▶ TEXT EXTRACT:
# Copley FLIES



## Ljilly28 (Jan 22, 2008)




----------



## Ljilly28 (Jan 22, 2008)

Copley gets so worked up over the fat wild turkies that whenever they flap up ungracefully to get away from him, he jumps too in a series of bounds that look like flying.


----------



## hotel4dogs (Sep 29, 2008)

awesome photo!!!


----------



## winniekid (Mar 27, 2011)

The turkeys may be ungraceful but Copley sure is. Those turkeys are everywhere. I love driving and just seeing them making themselves at home in someones driveway...so funny. What a cool picture.


----------



## Wendy427 (Apr 4, 2009)

SUPER DOG! da-da-da-da dada!


----------



## Dallas Gold (Dec 22, 2007)

Great shot! I love seeing these dogs fly! Copley needs pilot's wings!


----------



## CAROLINA MOM (May 12, 2009)

Amazing photo, Copley is beautiful.


----------



## Oaklys Dad (Dec 28, 2005)

Incredible shot of your high flying boy.


----------



## CarolinaCasey (Jun 1, 2007)

good grief- a flying dog!


----------



## AmberSunrise (Apr 1, 2009)

That shot just makes me smile


----------



## BIGDAWG (Sep 28, 2008)

Must have been a bit of turbulence on this flight, it blew his ear inside out!!! :


----------



## LifeOfRiley (Nov 2, 2007)

What a great shot!


----------



## Karen519 (Aug 21, 2006)

*Copley*

Copley REALLY DOES FLY!!

What a beautiful photo!!!!


----------



## sameli102 (Aug 23, 2009)

That is SO great!! How did you ever catch him in air???


----------



## Hearts of Gold (Dec 18, 2010)

Nice Shot!!


----------



## Our3dogs (Apr 3, 2008)

I would have to give that a perfect score of 10!!! Great picture.


----------



## desilu (Nov 2, 2006)

That is such a great photo! Go, Copley, go!

▶ ENTRIES SHOWN:
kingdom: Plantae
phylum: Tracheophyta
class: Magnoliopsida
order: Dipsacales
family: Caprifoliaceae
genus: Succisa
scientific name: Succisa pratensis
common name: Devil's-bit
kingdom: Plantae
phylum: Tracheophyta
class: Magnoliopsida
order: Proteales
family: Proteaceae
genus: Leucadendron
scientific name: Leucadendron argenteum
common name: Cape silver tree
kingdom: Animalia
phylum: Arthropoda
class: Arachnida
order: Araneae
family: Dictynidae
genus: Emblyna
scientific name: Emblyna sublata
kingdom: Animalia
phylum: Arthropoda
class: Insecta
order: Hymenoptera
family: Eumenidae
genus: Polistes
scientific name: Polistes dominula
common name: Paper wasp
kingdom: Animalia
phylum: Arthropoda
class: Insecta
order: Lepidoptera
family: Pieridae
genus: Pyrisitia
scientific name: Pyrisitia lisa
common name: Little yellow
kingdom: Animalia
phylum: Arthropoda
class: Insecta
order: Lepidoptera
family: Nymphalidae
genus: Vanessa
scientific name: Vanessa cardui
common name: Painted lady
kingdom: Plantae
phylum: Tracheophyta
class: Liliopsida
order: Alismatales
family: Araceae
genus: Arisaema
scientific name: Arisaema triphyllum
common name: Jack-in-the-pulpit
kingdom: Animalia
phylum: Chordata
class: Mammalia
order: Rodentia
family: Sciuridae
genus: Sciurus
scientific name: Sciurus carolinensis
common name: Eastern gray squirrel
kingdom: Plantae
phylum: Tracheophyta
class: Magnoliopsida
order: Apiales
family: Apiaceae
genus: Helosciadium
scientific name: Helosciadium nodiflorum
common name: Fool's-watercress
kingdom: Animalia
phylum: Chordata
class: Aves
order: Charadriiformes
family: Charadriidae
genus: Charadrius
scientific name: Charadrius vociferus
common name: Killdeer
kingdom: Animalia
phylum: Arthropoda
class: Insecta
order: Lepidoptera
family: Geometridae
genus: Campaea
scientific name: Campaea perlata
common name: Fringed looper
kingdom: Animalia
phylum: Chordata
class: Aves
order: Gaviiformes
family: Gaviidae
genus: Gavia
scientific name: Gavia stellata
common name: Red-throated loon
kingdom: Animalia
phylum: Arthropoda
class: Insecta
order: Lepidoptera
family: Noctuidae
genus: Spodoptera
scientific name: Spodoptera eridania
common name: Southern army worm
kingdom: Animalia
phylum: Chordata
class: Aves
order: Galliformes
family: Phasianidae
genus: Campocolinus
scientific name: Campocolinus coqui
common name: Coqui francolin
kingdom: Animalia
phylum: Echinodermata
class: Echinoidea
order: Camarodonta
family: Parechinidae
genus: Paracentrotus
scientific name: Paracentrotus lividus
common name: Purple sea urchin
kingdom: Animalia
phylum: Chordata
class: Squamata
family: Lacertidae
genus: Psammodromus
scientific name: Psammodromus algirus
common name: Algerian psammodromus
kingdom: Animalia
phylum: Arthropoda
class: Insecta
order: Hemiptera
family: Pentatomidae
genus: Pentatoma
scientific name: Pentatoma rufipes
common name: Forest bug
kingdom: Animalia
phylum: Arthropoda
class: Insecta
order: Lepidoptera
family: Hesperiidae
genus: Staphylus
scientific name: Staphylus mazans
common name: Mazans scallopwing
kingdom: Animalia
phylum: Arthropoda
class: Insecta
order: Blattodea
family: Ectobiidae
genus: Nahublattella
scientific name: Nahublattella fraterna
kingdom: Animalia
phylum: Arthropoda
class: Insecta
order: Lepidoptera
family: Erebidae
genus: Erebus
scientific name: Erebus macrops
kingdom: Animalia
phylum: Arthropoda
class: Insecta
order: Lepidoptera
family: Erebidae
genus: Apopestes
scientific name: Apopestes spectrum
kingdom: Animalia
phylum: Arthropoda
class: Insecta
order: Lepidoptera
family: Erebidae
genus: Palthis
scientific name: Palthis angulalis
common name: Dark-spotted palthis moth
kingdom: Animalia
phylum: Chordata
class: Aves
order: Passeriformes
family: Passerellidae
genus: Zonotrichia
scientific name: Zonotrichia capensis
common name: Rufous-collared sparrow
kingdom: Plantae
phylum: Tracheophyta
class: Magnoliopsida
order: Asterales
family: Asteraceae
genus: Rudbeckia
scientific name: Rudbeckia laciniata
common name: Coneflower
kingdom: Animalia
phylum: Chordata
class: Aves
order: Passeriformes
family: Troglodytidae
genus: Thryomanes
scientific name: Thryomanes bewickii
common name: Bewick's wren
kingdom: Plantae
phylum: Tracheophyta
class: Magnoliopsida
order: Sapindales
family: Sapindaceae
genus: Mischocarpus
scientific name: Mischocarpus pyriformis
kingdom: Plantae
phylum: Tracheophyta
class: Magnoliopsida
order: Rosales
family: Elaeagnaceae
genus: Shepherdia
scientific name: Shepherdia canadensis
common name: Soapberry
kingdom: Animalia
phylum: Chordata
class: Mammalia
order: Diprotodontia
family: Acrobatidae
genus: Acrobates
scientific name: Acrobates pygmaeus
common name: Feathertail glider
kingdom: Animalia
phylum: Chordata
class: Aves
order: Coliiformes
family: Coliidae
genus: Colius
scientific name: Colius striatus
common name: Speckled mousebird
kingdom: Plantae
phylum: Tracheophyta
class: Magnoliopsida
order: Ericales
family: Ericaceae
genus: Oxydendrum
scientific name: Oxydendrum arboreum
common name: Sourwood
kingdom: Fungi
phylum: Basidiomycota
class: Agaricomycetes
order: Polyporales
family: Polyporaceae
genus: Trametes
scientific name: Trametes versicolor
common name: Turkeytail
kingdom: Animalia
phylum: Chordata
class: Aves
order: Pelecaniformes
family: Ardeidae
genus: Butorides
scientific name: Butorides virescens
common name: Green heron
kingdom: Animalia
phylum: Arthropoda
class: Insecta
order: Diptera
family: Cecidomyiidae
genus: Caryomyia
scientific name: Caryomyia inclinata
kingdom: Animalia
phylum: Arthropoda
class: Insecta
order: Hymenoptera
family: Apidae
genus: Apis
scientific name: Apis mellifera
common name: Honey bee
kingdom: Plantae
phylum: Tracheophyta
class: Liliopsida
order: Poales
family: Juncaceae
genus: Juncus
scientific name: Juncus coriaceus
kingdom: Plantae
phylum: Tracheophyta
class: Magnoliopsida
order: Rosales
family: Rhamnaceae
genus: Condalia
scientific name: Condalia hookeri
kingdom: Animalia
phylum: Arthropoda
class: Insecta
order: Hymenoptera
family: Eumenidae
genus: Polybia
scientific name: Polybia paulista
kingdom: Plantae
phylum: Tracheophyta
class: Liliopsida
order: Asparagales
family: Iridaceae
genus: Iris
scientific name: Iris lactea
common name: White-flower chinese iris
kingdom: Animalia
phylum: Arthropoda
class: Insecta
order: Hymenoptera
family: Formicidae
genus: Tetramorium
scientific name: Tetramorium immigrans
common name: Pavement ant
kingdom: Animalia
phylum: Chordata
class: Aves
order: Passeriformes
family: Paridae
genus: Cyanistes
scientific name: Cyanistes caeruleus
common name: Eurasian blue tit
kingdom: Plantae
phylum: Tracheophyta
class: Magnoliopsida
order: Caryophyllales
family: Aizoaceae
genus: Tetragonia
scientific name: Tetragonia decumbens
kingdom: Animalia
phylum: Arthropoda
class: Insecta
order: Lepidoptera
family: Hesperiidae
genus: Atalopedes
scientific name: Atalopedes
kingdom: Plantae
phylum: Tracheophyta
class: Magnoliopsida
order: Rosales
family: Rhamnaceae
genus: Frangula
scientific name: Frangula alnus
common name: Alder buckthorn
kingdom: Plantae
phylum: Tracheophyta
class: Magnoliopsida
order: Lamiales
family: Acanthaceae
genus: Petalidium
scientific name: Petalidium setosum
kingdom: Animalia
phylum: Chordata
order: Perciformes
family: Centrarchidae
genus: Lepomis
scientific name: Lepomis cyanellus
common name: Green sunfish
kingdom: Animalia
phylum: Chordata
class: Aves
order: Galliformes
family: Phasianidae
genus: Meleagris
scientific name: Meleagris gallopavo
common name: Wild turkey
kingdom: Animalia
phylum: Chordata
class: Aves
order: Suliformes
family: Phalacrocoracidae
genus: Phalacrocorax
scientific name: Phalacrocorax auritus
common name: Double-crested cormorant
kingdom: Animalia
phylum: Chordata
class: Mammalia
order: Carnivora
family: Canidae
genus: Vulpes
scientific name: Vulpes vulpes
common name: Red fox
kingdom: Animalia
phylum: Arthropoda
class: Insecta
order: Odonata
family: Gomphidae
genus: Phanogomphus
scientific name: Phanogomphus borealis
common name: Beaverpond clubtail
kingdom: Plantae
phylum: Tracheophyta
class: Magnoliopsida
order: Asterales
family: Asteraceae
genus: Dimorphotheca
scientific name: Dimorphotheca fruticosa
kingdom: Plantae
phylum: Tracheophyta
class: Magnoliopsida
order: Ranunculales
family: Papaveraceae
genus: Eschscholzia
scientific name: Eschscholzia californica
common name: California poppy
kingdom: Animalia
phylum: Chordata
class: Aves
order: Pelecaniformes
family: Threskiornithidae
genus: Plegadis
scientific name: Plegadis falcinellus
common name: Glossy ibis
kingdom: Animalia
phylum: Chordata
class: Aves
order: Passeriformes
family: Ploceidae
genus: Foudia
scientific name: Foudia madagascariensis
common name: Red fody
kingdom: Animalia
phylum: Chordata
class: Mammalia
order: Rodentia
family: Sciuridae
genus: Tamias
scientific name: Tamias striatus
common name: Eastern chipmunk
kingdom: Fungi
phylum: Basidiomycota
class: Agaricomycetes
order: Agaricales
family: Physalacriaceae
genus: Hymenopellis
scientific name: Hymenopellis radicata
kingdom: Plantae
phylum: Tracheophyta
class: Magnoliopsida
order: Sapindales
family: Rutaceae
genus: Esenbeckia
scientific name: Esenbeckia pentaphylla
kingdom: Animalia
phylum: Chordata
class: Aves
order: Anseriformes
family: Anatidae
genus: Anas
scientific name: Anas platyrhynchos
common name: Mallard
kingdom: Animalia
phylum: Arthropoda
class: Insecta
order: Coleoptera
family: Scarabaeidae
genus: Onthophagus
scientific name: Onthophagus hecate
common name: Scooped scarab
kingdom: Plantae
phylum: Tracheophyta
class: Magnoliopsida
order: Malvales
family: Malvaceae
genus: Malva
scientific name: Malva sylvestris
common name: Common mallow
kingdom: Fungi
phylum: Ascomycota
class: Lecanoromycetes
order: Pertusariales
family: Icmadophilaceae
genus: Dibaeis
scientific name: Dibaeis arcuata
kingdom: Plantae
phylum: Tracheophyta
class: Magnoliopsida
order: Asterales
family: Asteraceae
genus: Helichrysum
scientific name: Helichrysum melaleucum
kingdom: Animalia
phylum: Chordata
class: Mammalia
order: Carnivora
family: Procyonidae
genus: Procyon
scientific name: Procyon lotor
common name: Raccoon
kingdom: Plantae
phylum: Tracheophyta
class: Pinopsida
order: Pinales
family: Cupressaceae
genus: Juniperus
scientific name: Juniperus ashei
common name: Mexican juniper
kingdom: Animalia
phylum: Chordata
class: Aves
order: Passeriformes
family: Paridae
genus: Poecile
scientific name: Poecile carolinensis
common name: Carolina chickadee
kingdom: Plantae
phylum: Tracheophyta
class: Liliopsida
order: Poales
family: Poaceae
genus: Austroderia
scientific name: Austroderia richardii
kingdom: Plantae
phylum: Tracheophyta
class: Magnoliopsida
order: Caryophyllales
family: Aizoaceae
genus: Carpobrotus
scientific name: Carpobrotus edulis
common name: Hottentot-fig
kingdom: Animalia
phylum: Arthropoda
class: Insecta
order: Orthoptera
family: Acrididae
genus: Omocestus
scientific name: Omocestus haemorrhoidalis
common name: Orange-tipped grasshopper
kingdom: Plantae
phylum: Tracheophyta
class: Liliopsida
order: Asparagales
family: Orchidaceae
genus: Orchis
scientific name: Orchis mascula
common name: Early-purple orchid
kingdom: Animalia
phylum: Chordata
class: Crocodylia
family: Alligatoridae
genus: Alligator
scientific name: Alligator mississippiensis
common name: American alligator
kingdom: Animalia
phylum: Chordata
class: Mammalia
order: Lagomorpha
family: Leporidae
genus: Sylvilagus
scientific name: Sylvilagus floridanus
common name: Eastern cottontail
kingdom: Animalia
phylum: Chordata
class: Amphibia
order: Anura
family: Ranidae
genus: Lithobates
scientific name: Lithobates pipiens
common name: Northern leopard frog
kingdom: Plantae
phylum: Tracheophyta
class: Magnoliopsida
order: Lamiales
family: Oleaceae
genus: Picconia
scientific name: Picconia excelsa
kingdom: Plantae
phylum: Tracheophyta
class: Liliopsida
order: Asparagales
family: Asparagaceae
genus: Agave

▶ SHORT EXERCISE: Can you copy everything in the Copley thread from "## winniekid (Mar" down to "a cool picture.", word for word?

▶ TASK SOLUTION:
## winniekid (Mar 27, 2011)

The turkeys may be ungraceful but Copley sure is. Those turkeys are everywhere. I love driving and just seeing them making themselves at home in someones driveway...so funny. What a cool picture.